Foto: Pablo Cuarterolo
Agostinho dedicou grande parte da sua vida e obra a tentar compreender o mistério divino. A inteligência humana, por muito limitada, não atingindo a compreensão de Deus, pode ajudar no aprofundamento da fé. É o seu «Intellige ut credas; crede ut intelligas» (Entende para acreditares; acredita para entenderes). Razão e fé iluminam-se reciprocamente. Digo muitas vezes aos meus alunos, quando me questionam sobre se há provas da existência de Deus, que eu, que sou crente, deixaria de acreditar se fossem apresentadas provas de que Deus existe. É que se fosse possível provar filosoficamente ou cientificamente que Deus existe, isso significaria que Deus era tematizável, era abarcável, pela razão humana.

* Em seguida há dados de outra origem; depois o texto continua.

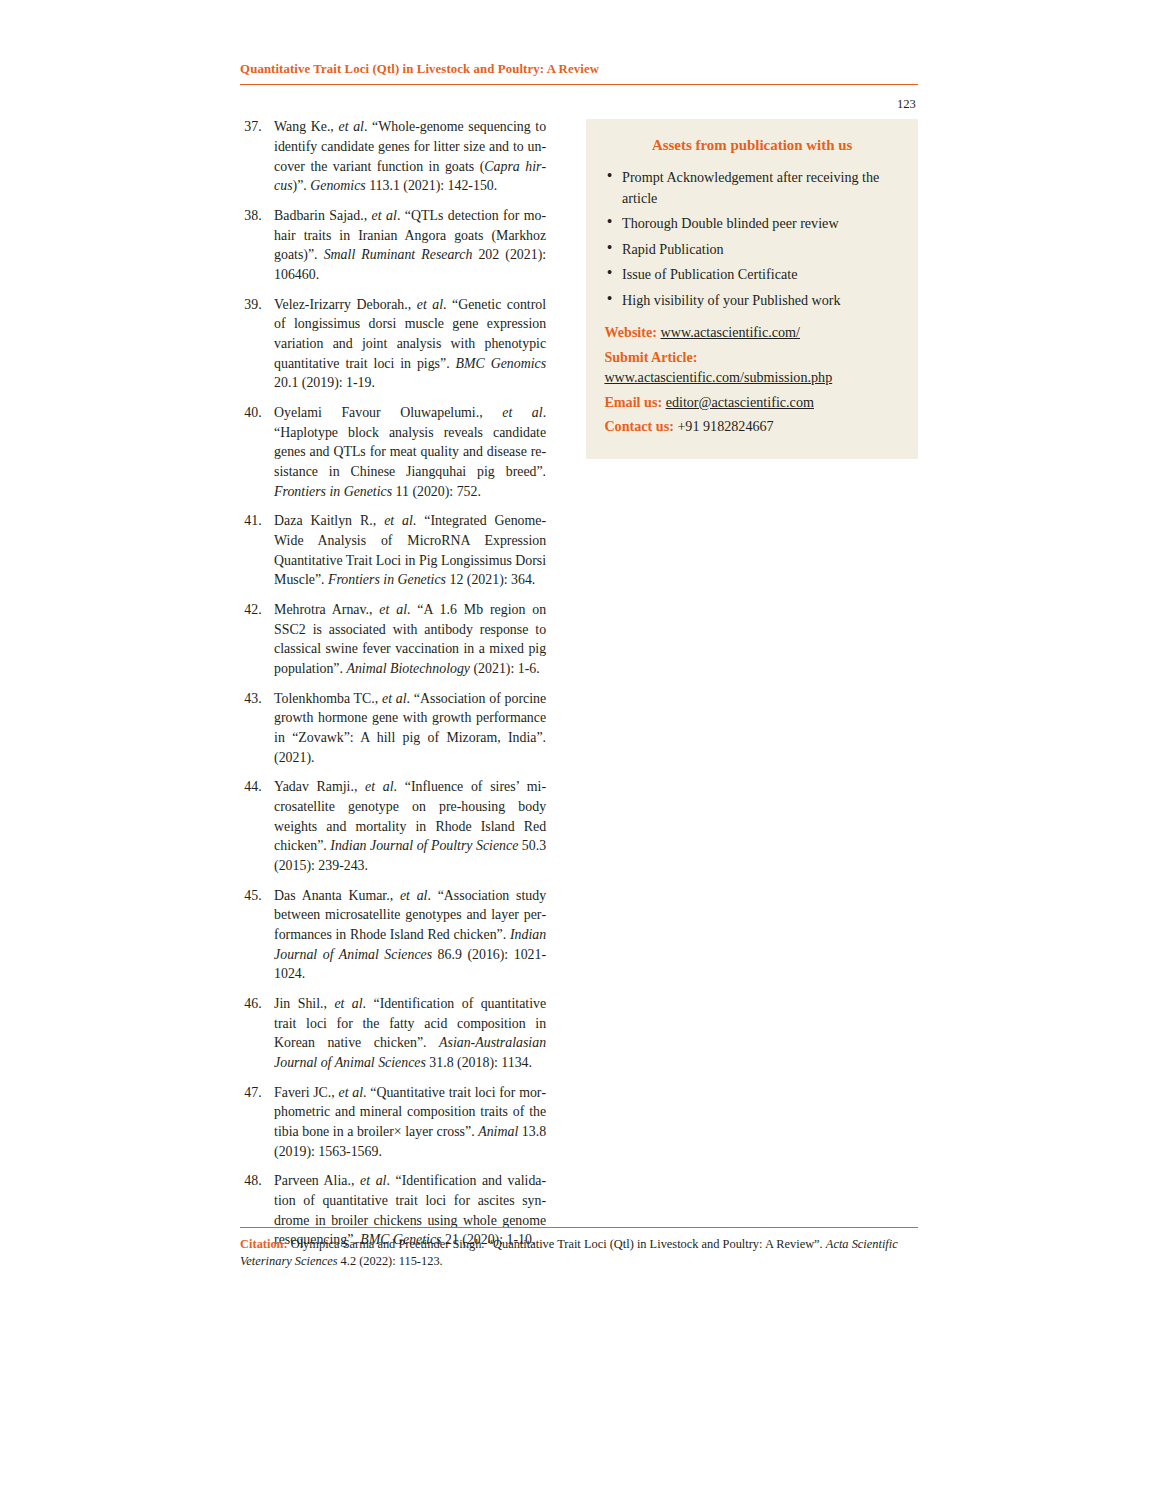Quantitative Trait Loci (Qtl) in Livestock and Poultry: A Review
123
37. Wang Ke., et al. “Whole-genome sequencing to identify candidate genes for litter size and to uncover the variant function in goats (Capra hircus)”. Genomics 113.1 (2021): 142-150.
38. Badbarin Sajad., et al. “QTLs detection for mohair traits in Iranian Angora goats (Markhoz goats)”. Small Ruminant Research 202 (2021): 106460.
39. Velez-Irizarry Deborah., et al. “Genetic control of longissimus dorsi muscle gene expression variation and joint analysis with phenotypic quantitative trait loci in pigs”. BMC Genomics 20.1 (2019): 1-19.
40. Oyelami Favour Oluwapelumi., et al. “Haplotype block analysis reveals candidate genes and QTLs for meat quality and disease resistance in Chinese Jiangquhai pig breed”. Frontiers in Genetics 11 (2020): 752.
41. Daza Kaitlyn R., et al. “Integrated Genome-Wide Analysis of MicroRNA Expression Quantitative Trait Loci in Pig Longissimus Dorsi Muscle”. Frontiers in Genetics 12 (2021): 364.
42. Mehrotra Arnav., et al. “A 1.6 Mb region on SSC2 is associated with antibody response to classical swine fever vaccination in a mixed pig population”. Animal Biotechnology (2021): 1-6.
43. Tolenkhomba TC., et al. “Association of porcine growth hormone gene with growth performance in “Zovawk”: A hill pig of Mizoram, India”. (2021).
44. Yadav Ramji., et al. “Influence of sires’ microsatellite genotype on pre-housing body weights and mortality in Rhode Island Red chicken”. Indian Journal of Poultry Science 50.3 (2015): 239-243.
45. Das Ananta Kumar., et al. “Association study between microsatellite genotypes and layer performances in Rhode Island Red chicken”. Indian Journal of Animal Sciences 86.9 (2016): 1021-1024.
46. Jin Shil., et al. “Identification of quantitative trait loci for the fatty acid composition in Korean native chicken”. Asian-Australasian Journal of Animal Sciences 31.8 (2018): 1134.
47. Faveri JC., et al. “Quantitative trait loci for morphometric and mineral composition traits of the tibia bone in a broiler× layer cross”. Animal 13.8 (2019): 1563-1569.
48. Parveen Alia., et al. “Identification and validation of quantitative trait loci for ascites syndrome in broiler chickens using whole genome resequencing”. BMC Genetics 21 (2020): 1-10.
Assets from publication with us
Prompt Acknowledgement after receiving the article
Thorough Double blinded peer review
Rapid Publication
Issue of Publication Certificate
High visibility of your Published work
Website: www.actascientific.com/
Submit Article: www.actascientific.com/submission.php
Email us: editor@actascientific.com
Contact us: +91 9182824667
Citation: Olympica Sarma and Preetinder Singh. “Quantitative Trait Loci (Qtl) in Livestock and Poultry: A Review”. Acta Scientific Veterinary Sciences 4.2 (2022): 115-123.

Ora, sendo a razão humana finita e limitada, tudo o que ela possa abarcar é também necessariamente finito e limitado. Logo, a provar-se racionalmente que Deus existe este ser passaria a ser finito e limitado, portanto, não Deus. Não há, então, qualquer possibilidade de chegar até Deus? Penso que há e o caminho é apontado por Francisco: a religação à transcendência (a Deus, para os crentes) realiza-se na abertura aos outros, no compromisso com os mais frágeis, na defesa da liberdade e da dignidade do ser humano, contra tudo o que o possa diminuir, denegrir ou escravizar. Esta é a religiosidade no seu sentido mais profundo.
*A propósito da visita do Papa Francisco a Fátima em maio de 2017.